* **REQUIRED WORK**: Rewrite the lines of the items below, starting with the line that contains "scientific name: Anthopleura xanthogrammica" and going on through the line that contains "common name: Ivy-leaved speedwell", with "phylum" changed to "division" everywhere it appears and everything else left unchanged. Give only those lines.

* **MATERIAL SUPPLIED**:

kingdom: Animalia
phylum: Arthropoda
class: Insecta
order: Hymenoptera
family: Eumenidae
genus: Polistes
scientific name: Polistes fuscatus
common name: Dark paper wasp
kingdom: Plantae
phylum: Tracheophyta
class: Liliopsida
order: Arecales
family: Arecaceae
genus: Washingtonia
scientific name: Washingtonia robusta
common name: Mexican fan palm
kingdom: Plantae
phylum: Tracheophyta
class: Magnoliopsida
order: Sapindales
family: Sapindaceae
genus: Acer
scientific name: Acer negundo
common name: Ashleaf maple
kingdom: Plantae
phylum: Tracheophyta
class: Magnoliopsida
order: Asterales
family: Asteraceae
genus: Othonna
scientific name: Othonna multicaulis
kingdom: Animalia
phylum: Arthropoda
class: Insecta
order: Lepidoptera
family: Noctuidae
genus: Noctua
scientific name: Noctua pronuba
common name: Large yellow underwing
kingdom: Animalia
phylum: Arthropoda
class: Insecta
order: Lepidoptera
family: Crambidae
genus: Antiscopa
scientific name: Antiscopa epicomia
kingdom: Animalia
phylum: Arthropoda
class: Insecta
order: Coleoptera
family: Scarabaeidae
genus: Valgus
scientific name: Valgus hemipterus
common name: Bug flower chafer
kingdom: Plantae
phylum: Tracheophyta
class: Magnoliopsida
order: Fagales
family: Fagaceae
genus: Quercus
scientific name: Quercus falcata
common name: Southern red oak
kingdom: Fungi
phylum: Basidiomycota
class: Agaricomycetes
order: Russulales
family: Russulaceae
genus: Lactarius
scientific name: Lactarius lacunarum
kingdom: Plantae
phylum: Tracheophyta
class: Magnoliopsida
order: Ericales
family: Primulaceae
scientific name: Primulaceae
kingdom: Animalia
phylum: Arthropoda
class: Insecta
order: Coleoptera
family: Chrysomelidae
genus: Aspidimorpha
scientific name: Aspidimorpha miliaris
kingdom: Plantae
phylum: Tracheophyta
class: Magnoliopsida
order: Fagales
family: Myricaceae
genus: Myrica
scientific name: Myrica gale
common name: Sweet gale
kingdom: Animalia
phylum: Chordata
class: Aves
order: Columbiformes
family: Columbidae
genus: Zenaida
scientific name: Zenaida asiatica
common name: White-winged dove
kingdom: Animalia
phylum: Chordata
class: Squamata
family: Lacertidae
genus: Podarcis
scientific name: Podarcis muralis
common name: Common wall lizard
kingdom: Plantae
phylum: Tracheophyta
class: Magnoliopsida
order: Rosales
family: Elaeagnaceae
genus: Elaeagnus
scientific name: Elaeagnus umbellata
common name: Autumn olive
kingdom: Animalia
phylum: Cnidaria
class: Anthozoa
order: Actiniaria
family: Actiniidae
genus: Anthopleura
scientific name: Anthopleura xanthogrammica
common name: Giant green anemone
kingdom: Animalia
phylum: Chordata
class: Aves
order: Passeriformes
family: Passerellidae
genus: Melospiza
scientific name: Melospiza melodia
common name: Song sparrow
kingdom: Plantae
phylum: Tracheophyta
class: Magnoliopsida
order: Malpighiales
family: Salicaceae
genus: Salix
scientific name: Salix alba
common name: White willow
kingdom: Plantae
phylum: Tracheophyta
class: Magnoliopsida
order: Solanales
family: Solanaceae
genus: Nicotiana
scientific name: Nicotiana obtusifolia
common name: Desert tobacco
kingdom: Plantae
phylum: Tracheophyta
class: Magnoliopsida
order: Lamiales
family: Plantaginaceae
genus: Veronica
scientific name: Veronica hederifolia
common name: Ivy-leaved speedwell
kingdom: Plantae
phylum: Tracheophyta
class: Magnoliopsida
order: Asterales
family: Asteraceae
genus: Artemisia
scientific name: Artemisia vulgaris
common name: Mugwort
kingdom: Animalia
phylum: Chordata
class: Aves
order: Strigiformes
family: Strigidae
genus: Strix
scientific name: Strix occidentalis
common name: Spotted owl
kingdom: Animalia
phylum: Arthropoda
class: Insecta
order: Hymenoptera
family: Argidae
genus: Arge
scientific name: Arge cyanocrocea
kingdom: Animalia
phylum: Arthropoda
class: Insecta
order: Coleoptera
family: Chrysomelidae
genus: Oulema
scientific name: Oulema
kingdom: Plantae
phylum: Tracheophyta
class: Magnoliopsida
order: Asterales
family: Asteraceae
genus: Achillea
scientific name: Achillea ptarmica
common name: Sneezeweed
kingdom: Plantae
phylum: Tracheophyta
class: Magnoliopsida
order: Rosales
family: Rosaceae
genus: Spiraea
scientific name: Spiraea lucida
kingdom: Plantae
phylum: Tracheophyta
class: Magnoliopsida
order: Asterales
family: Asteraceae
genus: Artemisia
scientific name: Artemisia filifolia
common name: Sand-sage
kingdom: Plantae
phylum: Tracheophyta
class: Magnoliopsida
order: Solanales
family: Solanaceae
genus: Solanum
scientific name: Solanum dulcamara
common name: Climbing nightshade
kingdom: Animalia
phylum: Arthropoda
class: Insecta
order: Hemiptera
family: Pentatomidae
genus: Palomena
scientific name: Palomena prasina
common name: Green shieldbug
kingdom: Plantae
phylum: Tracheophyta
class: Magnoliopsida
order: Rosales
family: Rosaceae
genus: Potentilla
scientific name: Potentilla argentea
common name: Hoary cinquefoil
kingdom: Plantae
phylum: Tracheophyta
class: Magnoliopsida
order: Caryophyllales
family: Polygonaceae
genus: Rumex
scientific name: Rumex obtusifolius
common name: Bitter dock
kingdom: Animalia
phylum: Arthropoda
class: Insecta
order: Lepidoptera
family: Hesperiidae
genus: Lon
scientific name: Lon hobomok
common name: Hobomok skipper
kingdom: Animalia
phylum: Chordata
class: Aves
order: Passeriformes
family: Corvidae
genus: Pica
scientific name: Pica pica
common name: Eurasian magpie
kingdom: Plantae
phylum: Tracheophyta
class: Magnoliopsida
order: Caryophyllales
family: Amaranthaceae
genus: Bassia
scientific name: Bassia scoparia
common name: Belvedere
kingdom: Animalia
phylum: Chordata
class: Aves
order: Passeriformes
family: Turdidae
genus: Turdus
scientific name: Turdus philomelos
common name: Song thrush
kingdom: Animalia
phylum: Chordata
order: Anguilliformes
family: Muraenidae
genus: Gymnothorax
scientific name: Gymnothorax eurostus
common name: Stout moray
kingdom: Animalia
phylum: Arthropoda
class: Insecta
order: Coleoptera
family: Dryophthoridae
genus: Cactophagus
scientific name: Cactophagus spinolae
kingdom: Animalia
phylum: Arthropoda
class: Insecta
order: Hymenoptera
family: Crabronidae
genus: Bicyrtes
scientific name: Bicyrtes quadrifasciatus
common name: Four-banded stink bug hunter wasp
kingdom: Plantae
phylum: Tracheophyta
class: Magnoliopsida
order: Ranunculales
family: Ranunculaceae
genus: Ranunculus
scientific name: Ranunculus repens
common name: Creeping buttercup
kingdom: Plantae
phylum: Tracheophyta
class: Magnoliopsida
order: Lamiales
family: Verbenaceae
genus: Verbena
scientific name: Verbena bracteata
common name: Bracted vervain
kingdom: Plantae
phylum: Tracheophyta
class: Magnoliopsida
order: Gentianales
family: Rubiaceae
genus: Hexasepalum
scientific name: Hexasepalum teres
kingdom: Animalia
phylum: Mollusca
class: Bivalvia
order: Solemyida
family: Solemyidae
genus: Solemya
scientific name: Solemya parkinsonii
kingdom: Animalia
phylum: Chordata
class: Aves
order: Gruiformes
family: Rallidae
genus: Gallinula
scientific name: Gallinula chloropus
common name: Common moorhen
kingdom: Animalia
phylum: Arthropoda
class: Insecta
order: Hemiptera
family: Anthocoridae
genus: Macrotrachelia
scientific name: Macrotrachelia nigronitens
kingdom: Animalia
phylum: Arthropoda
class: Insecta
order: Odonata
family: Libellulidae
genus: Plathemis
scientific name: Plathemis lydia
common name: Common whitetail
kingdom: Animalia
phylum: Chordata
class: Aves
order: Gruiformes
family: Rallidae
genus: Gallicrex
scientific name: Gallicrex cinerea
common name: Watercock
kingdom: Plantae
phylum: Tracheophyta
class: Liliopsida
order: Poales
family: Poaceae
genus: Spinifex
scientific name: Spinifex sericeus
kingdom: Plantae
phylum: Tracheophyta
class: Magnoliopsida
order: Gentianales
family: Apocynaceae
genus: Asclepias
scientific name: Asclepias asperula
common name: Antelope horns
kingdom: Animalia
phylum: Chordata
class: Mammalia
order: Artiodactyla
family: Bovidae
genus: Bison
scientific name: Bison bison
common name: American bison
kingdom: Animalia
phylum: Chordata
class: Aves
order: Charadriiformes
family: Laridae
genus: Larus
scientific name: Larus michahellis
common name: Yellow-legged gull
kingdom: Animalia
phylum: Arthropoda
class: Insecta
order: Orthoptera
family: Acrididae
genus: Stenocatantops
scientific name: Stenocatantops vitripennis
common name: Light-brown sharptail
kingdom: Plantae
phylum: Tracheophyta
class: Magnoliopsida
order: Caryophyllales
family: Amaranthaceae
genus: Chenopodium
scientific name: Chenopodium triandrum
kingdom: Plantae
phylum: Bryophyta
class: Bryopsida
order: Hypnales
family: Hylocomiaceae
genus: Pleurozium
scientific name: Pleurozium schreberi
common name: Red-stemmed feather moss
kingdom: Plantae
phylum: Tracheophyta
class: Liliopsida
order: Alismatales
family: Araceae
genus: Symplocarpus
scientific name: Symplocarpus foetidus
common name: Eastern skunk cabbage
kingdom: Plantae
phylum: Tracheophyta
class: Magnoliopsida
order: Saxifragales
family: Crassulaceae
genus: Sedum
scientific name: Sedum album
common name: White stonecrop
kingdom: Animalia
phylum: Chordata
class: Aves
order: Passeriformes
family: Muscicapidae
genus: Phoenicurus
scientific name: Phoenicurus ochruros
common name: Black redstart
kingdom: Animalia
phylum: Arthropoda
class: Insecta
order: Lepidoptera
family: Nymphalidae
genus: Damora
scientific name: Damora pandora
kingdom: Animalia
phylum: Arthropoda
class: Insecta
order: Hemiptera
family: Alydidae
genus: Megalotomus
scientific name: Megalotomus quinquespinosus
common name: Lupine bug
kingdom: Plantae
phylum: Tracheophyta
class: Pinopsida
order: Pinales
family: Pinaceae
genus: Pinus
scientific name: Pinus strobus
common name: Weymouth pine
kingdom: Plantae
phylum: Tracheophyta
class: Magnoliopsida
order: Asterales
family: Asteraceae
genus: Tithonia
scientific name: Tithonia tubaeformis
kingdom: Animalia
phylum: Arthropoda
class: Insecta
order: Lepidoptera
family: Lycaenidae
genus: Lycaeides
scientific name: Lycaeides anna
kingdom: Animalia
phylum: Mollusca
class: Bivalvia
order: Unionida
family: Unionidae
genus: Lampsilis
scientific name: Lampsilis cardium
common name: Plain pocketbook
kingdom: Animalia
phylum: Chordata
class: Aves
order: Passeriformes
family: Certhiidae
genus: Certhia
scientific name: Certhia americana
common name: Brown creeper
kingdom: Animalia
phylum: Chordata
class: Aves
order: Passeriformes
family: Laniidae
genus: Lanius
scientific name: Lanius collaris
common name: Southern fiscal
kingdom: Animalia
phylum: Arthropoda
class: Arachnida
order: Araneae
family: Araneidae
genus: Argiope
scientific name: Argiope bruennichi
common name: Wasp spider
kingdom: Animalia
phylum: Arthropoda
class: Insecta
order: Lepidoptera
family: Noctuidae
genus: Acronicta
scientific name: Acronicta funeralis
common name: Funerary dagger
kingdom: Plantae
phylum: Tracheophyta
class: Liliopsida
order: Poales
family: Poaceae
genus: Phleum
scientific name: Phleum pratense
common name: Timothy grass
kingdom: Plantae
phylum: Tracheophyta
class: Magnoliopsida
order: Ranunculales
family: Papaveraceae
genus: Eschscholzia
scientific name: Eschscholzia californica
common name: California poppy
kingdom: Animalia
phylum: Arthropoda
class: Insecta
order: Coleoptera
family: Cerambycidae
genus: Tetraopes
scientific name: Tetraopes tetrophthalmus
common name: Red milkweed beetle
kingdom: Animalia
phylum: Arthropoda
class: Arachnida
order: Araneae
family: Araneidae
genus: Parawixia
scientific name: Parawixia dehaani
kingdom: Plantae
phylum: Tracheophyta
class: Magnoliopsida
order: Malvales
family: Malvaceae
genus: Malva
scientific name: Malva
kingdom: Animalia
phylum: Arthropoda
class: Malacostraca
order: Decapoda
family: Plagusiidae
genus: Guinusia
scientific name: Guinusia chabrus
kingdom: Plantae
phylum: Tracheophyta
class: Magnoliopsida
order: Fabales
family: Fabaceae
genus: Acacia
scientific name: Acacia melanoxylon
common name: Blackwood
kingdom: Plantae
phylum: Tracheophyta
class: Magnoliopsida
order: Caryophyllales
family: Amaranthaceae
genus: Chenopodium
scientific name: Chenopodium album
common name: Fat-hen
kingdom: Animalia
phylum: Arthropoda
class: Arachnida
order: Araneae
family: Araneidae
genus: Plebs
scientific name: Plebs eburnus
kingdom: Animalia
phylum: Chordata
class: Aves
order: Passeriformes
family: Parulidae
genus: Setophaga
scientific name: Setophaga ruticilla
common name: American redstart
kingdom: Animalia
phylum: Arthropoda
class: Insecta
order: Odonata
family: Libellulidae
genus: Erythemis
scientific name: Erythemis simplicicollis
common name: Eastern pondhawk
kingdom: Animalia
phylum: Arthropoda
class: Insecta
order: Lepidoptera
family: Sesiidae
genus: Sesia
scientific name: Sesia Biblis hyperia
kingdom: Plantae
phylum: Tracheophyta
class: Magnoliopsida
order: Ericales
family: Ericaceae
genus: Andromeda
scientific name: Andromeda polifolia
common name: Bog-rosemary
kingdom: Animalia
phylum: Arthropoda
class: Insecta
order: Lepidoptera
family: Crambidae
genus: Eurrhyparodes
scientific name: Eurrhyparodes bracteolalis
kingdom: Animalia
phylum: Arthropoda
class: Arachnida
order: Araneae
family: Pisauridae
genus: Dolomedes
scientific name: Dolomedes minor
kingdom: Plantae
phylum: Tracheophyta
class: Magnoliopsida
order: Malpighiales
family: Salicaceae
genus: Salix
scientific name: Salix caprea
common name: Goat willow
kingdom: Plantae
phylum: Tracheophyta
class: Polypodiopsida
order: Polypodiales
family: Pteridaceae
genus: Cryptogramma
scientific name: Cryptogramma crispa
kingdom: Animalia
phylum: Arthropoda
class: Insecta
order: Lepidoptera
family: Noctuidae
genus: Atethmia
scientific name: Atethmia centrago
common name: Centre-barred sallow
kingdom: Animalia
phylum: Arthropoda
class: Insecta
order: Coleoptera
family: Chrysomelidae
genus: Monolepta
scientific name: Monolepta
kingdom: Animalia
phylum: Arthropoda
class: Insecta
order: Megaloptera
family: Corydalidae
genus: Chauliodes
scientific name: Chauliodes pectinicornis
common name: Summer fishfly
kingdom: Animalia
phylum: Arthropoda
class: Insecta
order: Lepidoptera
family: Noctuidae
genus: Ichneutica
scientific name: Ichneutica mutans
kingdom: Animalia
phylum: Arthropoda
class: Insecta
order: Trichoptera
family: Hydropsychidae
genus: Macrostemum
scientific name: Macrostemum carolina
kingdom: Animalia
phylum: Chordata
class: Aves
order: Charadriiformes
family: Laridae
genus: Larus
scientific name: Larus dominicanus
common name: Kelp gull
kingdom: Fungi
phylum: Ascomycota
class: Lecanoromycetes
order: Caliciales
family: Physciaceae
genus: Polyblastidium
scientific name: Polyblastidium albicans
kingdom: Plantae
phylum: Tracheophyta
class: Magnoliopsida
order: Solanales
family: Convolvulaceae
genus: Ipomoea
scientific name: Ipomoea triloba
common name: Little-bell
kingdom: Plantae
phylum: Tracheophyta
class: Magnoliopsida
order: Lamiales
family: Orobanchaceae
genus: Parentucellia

* **REPLY TO THE EXERCISE**:
scientific name: Anthopleura xanthogrammica
common name: Giant green anemone
kingdom: Animalia
division: Chordata
class: Aves
order: Passeriformes
family: Passerellidae
genus: Melospiza
scientific name: Melospiza melodia
common name: Song sparrow
kingdom: Plantae
division: Tracheophyta
class: Magnoliopsida
order: Malpighiales
family: Salicaceae
genus: Salix
scientific name: Salix alba
common name: White willow
kingdom: Plantae
division: Tracheophyta
class: Magnoliopsida
order: Solanales
family: Solanaceae
genus: Nicotiana
scientific name: Nicotiana obtusifolia
common name: Desert tobacco
kingdom: Plantae
division: Tracheophyta
class: Magnoliopsida
order: Lamiales
family: Plantaginaceae
genus: Veronica
scientific name: Veronica hederifolia
common name: Ivy-leaved speedwell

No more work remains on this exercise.